From Veld to Coast: Diverse Landscape Use by Hunter-Gatherers in Southern Africa from the Late Pleistocene to the Holocene

Part of: Society for American Archaeology 86th Annual Meeting, Online (2021)

This collection contains the abstracts of the papers presented in the session entitled "From Veld to Coast: Diverse Landscape Use by Hunter-Gatherers in Southern Africa from the Late Pleistocene to the Holocene" at the 86th annual meeting of the Society for American Archaeology.

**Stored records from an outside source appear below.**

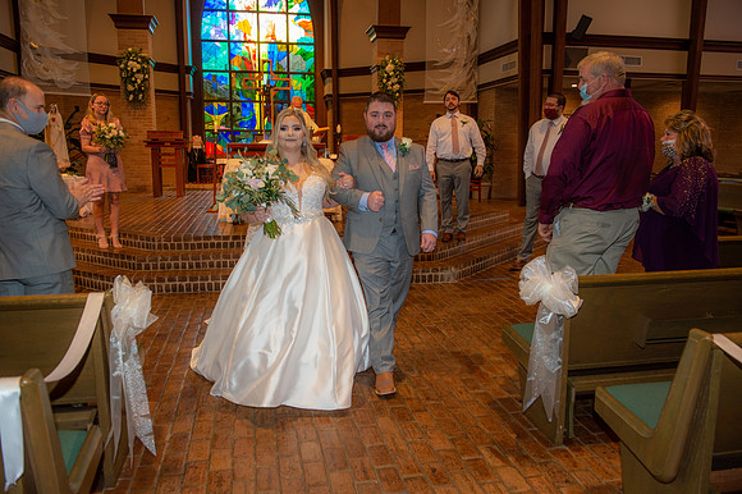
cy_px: 247
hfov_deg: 60.3
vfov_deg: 42.3
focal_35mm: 31
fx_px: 639
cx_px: 371
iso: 1250
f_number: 5
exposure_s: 1/125
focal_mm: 31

Coastal-focused narratives have dominated our understanding of the behavioral diversity seen in the Late Pleistocene and Holocene archaeological records of southern African during the past 20 years. However, these narratives tend to overlook the persistent presence of hunter-gatherers in diverse landscapes in the interior regions of the continent. Recent fieldwork and research demonstrates the presence of hunter-gatherers in montane, desert, semi-desert, grassland, and riverine environments from at least the Late Pleistocene onward. This session will therefore bring together researchers working across the distinctive environments found within southern Africa to contribute toward a more cohesive understanding of hunter-gatherer landscape use in this region during the past 100,000 years. In this respect, rather than focusing on one biome as a source of innovation, this session will emphasize the presence of hunter-gatherers across southern Africa’s diverse environments, and the connections and interactions across these landscapes, as a means to better approach an understanding of the past in this region.